Inspired by this weeks’s entertainment, I got thinking about the commonalities of real estate, economics and investment blogs, whatever their slant.
I think there’s a lot we can agree on.
Your house is not a damn ATM
If you put a HELOC (home equity line of credit) on your home, be damn careful what you use it for. Spending it on consumer goods, excessive renovations and entertainment are right out (forget about the 52″ plasma). Reasonable renovations and smart, careful investments can count, but you need to be cautious and a HELOC should never be your sole source of investment funds (see the next point).
Canadians need to save more
Our national savings rate went from better than 10% of after tax income in the early 90’s to only a few percent. We’re not as bad as our friends down south, but this is going to be a potential long term problem for many Canadians as we get older.
Live within your means
This shouldn’t surprise anyone, but it’s not quotes often enough. David Chilton, author of the Wealthy Barber, probably the best book on financial planning for retirement ever written, lives in a house of less than 1,000 sq ft (see the great interview on CBC’s The Hour here). I drive a used VW, live in an older townhouse and don’t really carry any consumer debt. I don’t really see that changing too much, except sizing up as my family grows.
Give money away
No one ever went broke by donating money to charity and it’s an important habit to get into particularly when you don’t have any money. 10% is a great goal, and you should also donate your time. If you want to make sure you’re hitting your 10% goal, try adding up your volunteer time at minimum wage or $10/hr and see what that does. Giving your time and talents to those who need your help when you barely have anything to give teaches us about what’s possible (and trust in God, but that’s another post).
Diversification can be a good safety net
There’s no doubt that your asset mix should reflect your goals and the time in your life. When you’re young (like me) and have few obligations, but high earning potential, you can handle more risk. When you’re getting to be 50-60 you should be looking for some more stable, fixed income assets with a lower risk profile. You should use the advice of a good financial planner. One big caveat on diversification though – as Warren Buffett says, “Wide diversification is only required when investors do not understand what they are doing.” Invest in what you know, and if you’re really serious about investing and building a business, keep to what you know. This leads us to:
Diversification is for the weak
Warren Buffett doesn’t buy tech companies because he doesn’t understand them. I avoid complex market plays (shorts, etc) because I’m not as familiar with them. I buy stocks I know and trust like Coca Cola, Cogent (makes some great fingerprinting hardware) but the majority of my active investing goes into real estate. I gained a lot of knowledge by osmosis, working on a team managing other people’s properties and because I made a point of learning as much as I could. The 3 years since I bought my first property have also been full of some great lessons.
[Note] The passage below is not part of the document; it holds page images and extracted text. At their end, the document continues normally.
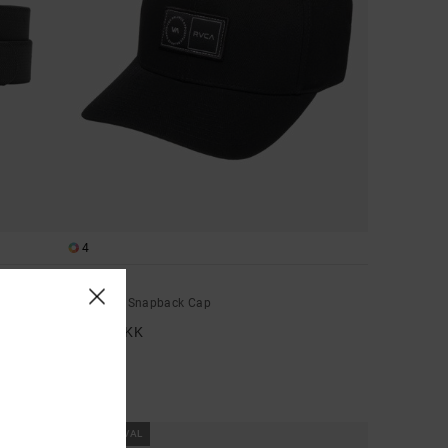
4
Platform
Men Black Snapback Cap
269,00 DKK
NEW ARRIVAL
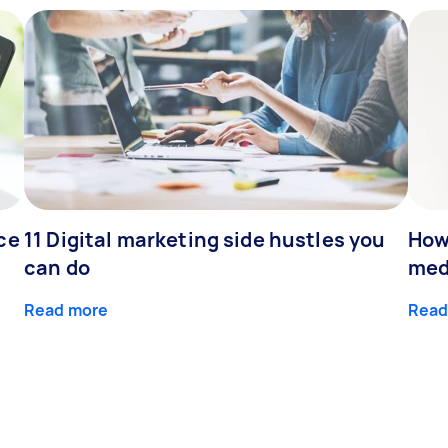
ce
11 Digital marketing side hustles you
How
can do
med
Read more
Read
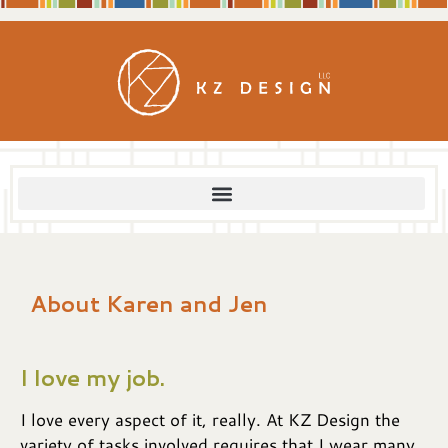
content
About Karen and Jen
I love my job.
I love every aspect of it, really. At KZ Design the
variety of tasks involved requires that I wear many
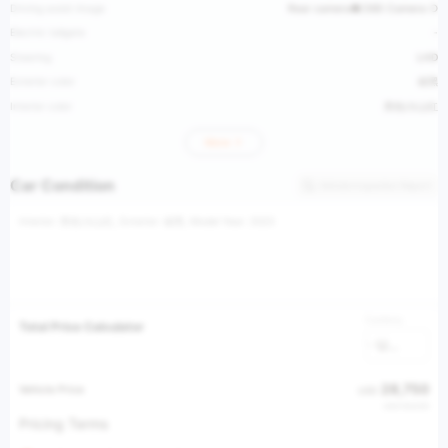
Driving assist image
Rear camera●/360 Camera ○
Electric tailgate
-
Steering
LHD
Exterior color
碳黑
Interior color
黑色/火山红
More
Car Condition
Vehicle Inspection Report
Interior: 黑色/火山红, Exterior: 碳黑, Model Year: 2023
Currency
Total Price Calculator
USD
28,750
Vehicle Price
USD
USD 56,535
Pricing Terms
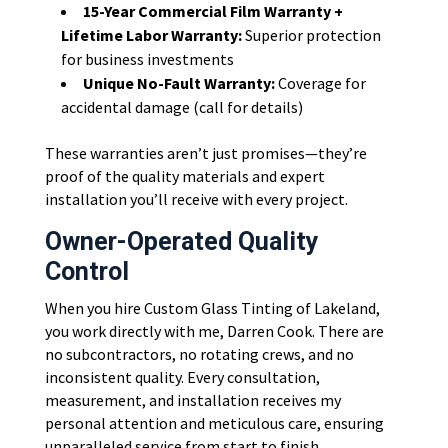
15-Year Commercial Film Warranty +
Lifetime Labor Warranty:
Superior protection
for business investments
Unique No-Fault Warranty:
Coverage for
accidental damage (call for details)
These warranties aren’t just promises—they’re
proof of the quality materials and expert
installation you’ll receive with every project.
Owner-Operated Quality
Control
When you hire Custom Glass Tinting of Lakeland,
you work directly with me, Darren Cook. There are
no subcontractors, no rotating crews, and no
inconsistent quality. Every consultation,
measurement, and installation receives my
personal attention and meticulous care, ensuring
unparalleled service from start to finish.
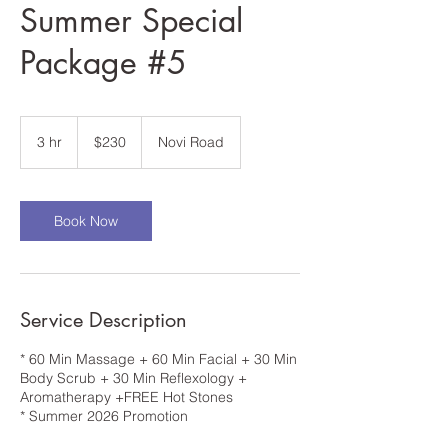
Summer Special
Package #5
230
US
3 hr
3
$230
Novi Road
dollars
h
r
Book Now
Service Description
* 60 Min Massage + 60 Min Facial + 30 Min
Body Scrub + 30 Min Reflexology +
Aromatherapy +FREE Hot Stones
* Summer 2026 Promotion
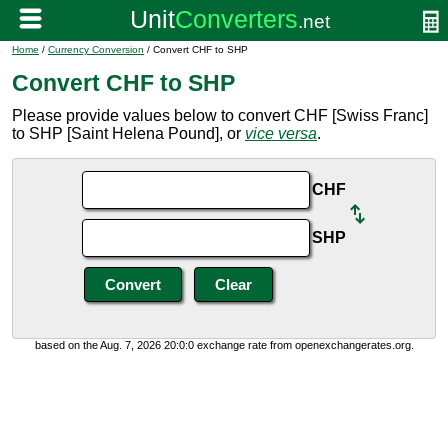
Home
/
Currency Conversion
/ Convert CHF to SHP
Convert CHF to SHP
Please provide values below to convert CHF [Swiss Franc]
to SHP [Saint Helena Pound], or
vice versa
.
CHF
SHP
based on the Aug. 7, 2026 20:0:0 exchange rate from openexchangerates.org.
If you really understand tech stocks, or mining, or real estate, put your money there. The nice thing about real estate is everyone has at least a little familiarity with it and we’re all capable of learning. What each person needs to decide (with some help) is what mix of diversification vs. single minded focus is right for them.
Look Behind the Curtain
There’s a lot of sources for information and opinion. You should do a lot of research on your own, and also pay for other people’s analysis. I trust REIN’s analysis more because they don’t sell real estate. Same deal with the IMF; they couldn’t care less if you or I buy another piece of real estate. I also listen to sources like RBC for their housing affordability index. Sure, they sell mortgages, and more activity in the housing sector is good for them. I think Garth Turner buries his good points in a lot of rhetoric intended to sell more books. Does it make their opinion worthless? No, you just take it with a grain of salt.
There’s a lot we can agree on, and a lot more that bloggers, professionals and friends can be doing to help people out.